Joya Collabs With Grateful Dead On Candle Line Celebrating 50th Anniversary of Classic Album 'Europe 72'
by Bill McCool on 06/13/2022 | 3 Minute Read
This past April, the John Mayer-less version of the Grateful Dead celebrated the 50th anniversary of kicking off their beloved Europe 72’ tour, the result of which was a significant and excellent triple live album bearing the same name. And, for your author’s money, it features the 100% essential recording of “Morning Dew,” and I don’t care what any of you bootleg freaks have to say about that (no disrespect to Cornell 77 and Winterland 74, obviously).
We'll forgive you if you forgot to put it on your calendar or celebrate accordingly, but if you want to light a candle in honor of the Dead milestone, Joya Studio is there to support you, as the Brooklyn-based fragrance brand and design studio celebrated the legacy and iconography of the Grateful Dead with a new line of art candles.
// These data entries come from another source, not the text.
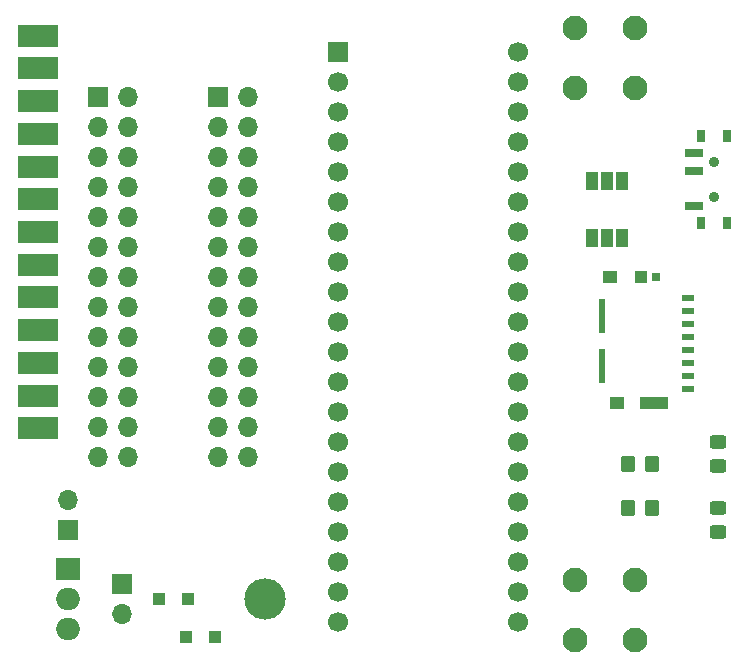
<source format=gts>
%TF.GenerationSoftware,KiCad,Pcbnew,(6.0.4-0)*%
%TF.CreationDate,2022-04-27T14:28:45-07:00*%
%TF.ProjectId,bluescsi_iigs_internal,626c7565-7363-4736-995f-696967735f69,rev?*%
%TF.SameCoordinates,Original*%
%TF.FileFunction,Soldermask,Top*%
%TF.FilePolarity,Negative*%
%FSLAX46Y46*%
G04 Gerber Fmt 4.6, Leading zero omitted, Abs format (unit mm)*
G04 Created by KiCad (PCBNEW (6.0.4-0)) date 2022-04-27 14:28:45*
%MOMM*%
%LPD*%
G01*
G04 APERTURE LIST*
G04 Aperture macros list*
%AMRoundRect*
0 Rectangle with rounded corners*
0 $1 Rounding radius*
0 $2 $3 $4 $5 $6 $7 $8 $9 X,Y pos of 4 corners*
0 Add a 4 corners polygon primitive as box body*
4,1,4,$2,$3,$4,$5,$6,$7,$8,$9,$2,$3,0*
0 Add four circle primitives for the rounded corners*
1,1,$1+$1,$2,$3*
1,1,$1+$1,$4,$5*
1,1,$1+$1,$6,$7*
1,1,$1+$1,$8,$9*
0 Add four rect primitives between the rounded corners*
20,1,$1+$1,$2,$3,$4,$5,0*
20,1,$1+$1,$4,$5,$6,$7,0*
20,1,$1+$1,$6,$7,$8,$9,0*
20,1,$1+$1,$8,$9,$2,$3,0*%
G04 Aperture macros list end*
%ADD10R,3.480000X1.846667*%
%ADD11O,2.000000X1.905000*%
%ADD12R,2.000000X1.905000*%
%ADD13O,3.500000X3.500000*%
%ADD14C,2.100000*%
%ADD15O,1.700000X1.700000*%
%ADD16R,1.700000X1.700000*%
%ADD17R,1.000000X1.500000*%
%ADD18R,1.000000X0.500000*%
%ADD19R,0.780000X0.720000*%
%ADD20R,1.080000X1.050000*%
%ADD21R,1.200000X1.050000*%
%ADD22R,2.390000X1.050000*%
%ADD23R,0.550000X2.910000*%
%ADD24R,1.000000X1.000000*%
%ADD25C,0.900000*%
%ADD26R,1.500000X0.700000*%
%ADD27R,0.800000X1.000000*%
%ADD28RoundRect,0.249999X0.450001X-0.325001X0.450001X0.325001X-0.450001X0.325001X-0.450001X-0.325001X0*%
%ADD29RoundRect,0.249999X-0.450001X0.325001X-0.450001X-0.325001X0.450001X-0.325001X0.450001X0.325001X0*%
%ADD30RoundRect,0.249999X0.350001X0.450001X-0.350001X0.450001X-0.350001X-0.450001X0.350001X-0.450001X0*%
%ADD31RoundRect,0.249999X-0.350001X-0.450001X0.350001X-0.450001X0.350001X0.450001X-0.350001X0.450001X0*%
%ADD32C,1.700000*%
G04 APERTURE END LIST*
D10*
%TO.C,J6*%
X127000000Y-49420000D03*
X127000000Y-52190000D03*
X127000000Y-54960000D03*
X127000000Y-57730000D03*
X127000000Y-60500000D03*
X127000000Y-63270000D03*
X127000000Y-66040000D03*
X127000000Y-68810000D03*
X127000000Y-71580000D03*
X127000000Y-74350000D03*
X127000000Y-77120000D03*
X127000000Y-79890000D03*
X127000000Y-82660000D03*
%TD*%
D11*
%TO.C,U4*%
X129540000Y-99695000D03*
X129540000Y-97155000D03*
D12*
X129540000Y-94615000D03*
D13*
X146200000Y-97155000D03*
%TD*%
D14*
%TO.C,M2*%
X172461000Y-48791000D03*
X177541000Y-48791000D03*
X172461000Y-53871000D03*
X177541000Y-53871000D03*
%TD*%
%TO.C,M1*%
X172461000Y-95481000D03*
X177541000Y-95481000D03*
X172461000Y-100561000D03*
X177541000Y-100561000D03*
%TD*%
D15*
%TO.C,J5*%
X129540000Y-88773000D03*
D16*
X129540000Y-91313000D03*
%TD*%
D17*
%TO.C,JP2*%
X173833000Y-66548000D03*
X175133000Y-66548000D03*
X176433000Y-66548000D03*
%TD*%
%TO.C,JP1*%
X173833000Y-61722000D03*
X175133000Y-61722000D03*
X176433000Y-61722000D03*
%TD*%
D18*
%TO.C,J3*%
X181965000Y-71634000D03*
X181965000Y-72734000D03*
X181965000Y-73834000D03*
X181965000Y-74934000D03*
X181965000Y-76034000D03*
X181965000Y-77134000D03*
X181965000Y-78234000D03*
X181965000Y-79334000D03*
D19*
X179285000Y-69874000D03*
D20*
X178015000Y-69859000D03*
D21*
X175405000Y-69859000D03*
X175975000Y-80509000D03*
D22*
X179160000Y-80509000D03*
D23*
X174730000Y-73198000D03*
X174730000Y-77388000D03*
%TD*%
D24*
%TO.C,D4*%
X137180000Y-97155000D03*
X139680000Y-97155000D03*
%TD*%
%TO.C,D3*%
X139466000Y-100330000D03*
X141966000Y-100330000D03*
%TD*%
D15*
%TO.C,J4*%
X134112000Y-98425000D03*
D16*
X134112000Y-95885000D03*
%TD*%
D25*
%TO.C,SW1*%
X184226000Y-63095000D03*
X184226000Y-60095000D03*
D26*
X182466000Y-63845000D03*
X182466000Y-60845000D03*
X182466000Y-59345000D03*
D27*
X185326000Y-65245000D03*
X185326000Y-57945000D03*
X183116000Y-57945000D03*
X183116000Y-65245000D03*
%TD*%
D28*
%TO.C,D2*%
X184531000Y-89399000D03*
X184531000Y-91449000D03*
%TD*%
D29*
%TO.C,D1*%
X184531000Y-85861000D03*
X184531000Y-83811000D03*
%TD*%
D30*
%TO.C,R2*%
X176927000Y-89408000D03*
X178927000Y-89408000D03*
%TD*%
D31*
%TO.C,R1*%
X178927000Y-85725000D03*
X176927000Y-85725000D03*
%TD*%
D15*
%TO.C,J2*%
X144780000Y-85090000D03*
X142240000Y-85090000D03*
X144780000Y-82550000D03*
X142240000Y-82550000D03*
X144780000Y-80010000D03*
X142240000Y-80010000D03*
X144780000Y-77470000D03*
X142240000Y-77470000D03*
X144780000Y-74930000D03*
X142240000Y-74930000D03*
X144780000Y-72390000D03*
X142240000Y-72390000D03*
X144780000Y-69850000D03*
X142240000Y-69850000D03*
X144780000Y-67310000D03*
X142240000Y-67310000D03*
X144780000Y-64770000D03*
X142240000Y-64770000D03*
X144780000Y-62230000D03*
X142240000Y-62230000D03*
X144780000Y-59690000D03*
X142240000Y-59690000D03*
X144780000Y-57150000D03*
X142240000Y-57150000D03*
X144780000Y-54610000D03*
D16*
X142240000Y-54610000D03*
%TD*%
D32*
%TO.C,U1*%
X167640000Y-50800000D03*
D16*
X152400000Y-50800000D03*
D32*
X167640000Y-53340000D03*
X152400000Y-53340000D03*
X167640000Y-55880000D03*
X152400000Y-55880000D03*
X167640000Y-58420000D03*
X152400000Y-58420000D03*
X167640000Y-60960000D03*
X152400000Y-60960000D03*
X167640000Y-63500000D03*
X152400000Y-63500000D03*
X167640000Y-66040000D03*
X152400000Y-66040000D03*
X167640000Y-68580000D03*
X152400000Y-68580000D03*
X167640000Y-71120000D03*
X152400000Y-71120000D03*
X167640000Y-73660000D03*
X152400000Y-73660000D03*
X167640000Y-76200000D03*
X152400000Y-76200000D03*
X167640000Y-78740000D03*
X152400000Y-78740000D03*
X167640000Y-81280000D03*
X152400000Y-81280000D03*
X167640000Y-83820000D03*
X152400000Y-83820000D03*
X167640000Y-86360000D03*
X152400000Y-86360000D03*
X167640000Y-88900000D03*
X152400000Y-88900000D03*
X167640000Y-91440000D03*
X152400000Y-91440000D03*
X167640000Y-93980000D03*
X152400000Y-93980000D03*
X167640000Y-96520000D03*
X152400000Y-96520000D03*
X167640000Y-99060000D03*
X152400000Y-99060000D03*
%TD*%
D15*
%TO.C,J1*%
X134620000Y-85090000D03*
X132080000Y-85090000D03*
X134620000Y-82550000D03*
X132080000Y-82550000D03*
X134620000Y-80010000D03*
X132080000Y-80010000D03*
X134620000Y-77470000D03*
X132080000Y-77470000D03*
X134620000Y-74930000D03*
X132080000Y-74930000D03*
X134620000Y-72390000D03*
X132080000Y-72390000D03*
X134620000Y-69850000D03*
X132080000Y-69850000D03*
X134620000Y-67310000D03*
X132080000Y-67310000D03*
X134620000Y-64770000D03*
X132080000Y-64770000D03*
X134620000Y-62230000D03*
X132080000Y-62230000D03*
X134620000Y-59690000D03*
X132080000Y-59690000D03*
X134620000Y-57150000D03*
X132080000Y-57150000D03*
X134620000Y-54610000D03*
D16*
X132080000Y-54610000D03*
%TD*%
M02*

</source>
Available in three colors and fragrances—Sour Strawberry, Lemon Drop, and Cotton Candy—the scented wax sculpture of the dancing bear is perfect for setting the mood and ripping into the first Dead recording that features then-newly added members Donna Jean and Keith Godchaux.
The outer packaging comes courtesy of artist Ruben Perez drawing off a concept of Joya’s Martin Sombathy. The idea centers around a group of art school kids—in this case, the dancing bears— that are trying to sculpt Bertha, the infamous skull and roses image by Alton Kelly and Stanley Mouse that became synonymous with the band’s visual aesthetic (and named “Bertha” as it was the first song from the “untitled” live album the band released in 1971 because the record company rejected “Skull Fuck”).
Of course, the art school kids “see everything through bear-colored lenses,” and they instead sculpt themselves wearing the band of roses. That end product is also the candle you’ll find inside the delightful packaging.
Not too shabby for the studio’s first time working with the Dead on a (though they note it won’t be the last time).
“Pre-Covid, we discussed a multi-sensory collaboration with Warner Music Group, which manages these kinds of projects,” said Frederick Bouchardy, Joya founder. “I am into the Dead's music and mesmerized by their iconography and the passion they inspire in their community. In a sense, this is the kind of connection we strive to create with our own. From a design perspective, we set the bar higher every time. So, this took a long time to develop and produce, especially considering all the complications brought on by the pandemic: lack of consistency, turnover, and supply chain. You know the rest.”
Aside from the beautifully illustrated outer box, the inside keeps it eco-friendly, utilizing Green Cell Foam to cushion the raw wax candle. The foam packaging not only dissolves in water but is backyard compostable and biodegradable. And, fun fact—you can even burn it, and it makes for a great BBQ starter (and that’s where you’ll need Cornell 77).
“We didn't set out to make it so, but Joya has become a significant manufacturer of scented products,” admits Frederick. “Demand has only increased these past few strange years, for which we are grateful. So, as we produce more, it's only natural we pay more and more attention to our impact. We examine the implications of each of our decisions and purchases and improve as we evolve.”
While the raw wax sculptures certainly make for an ideal gift or collectible for any Dead fan, they truly are intended to be burned, adding an immersive, sensory element to a re-up of the classic album.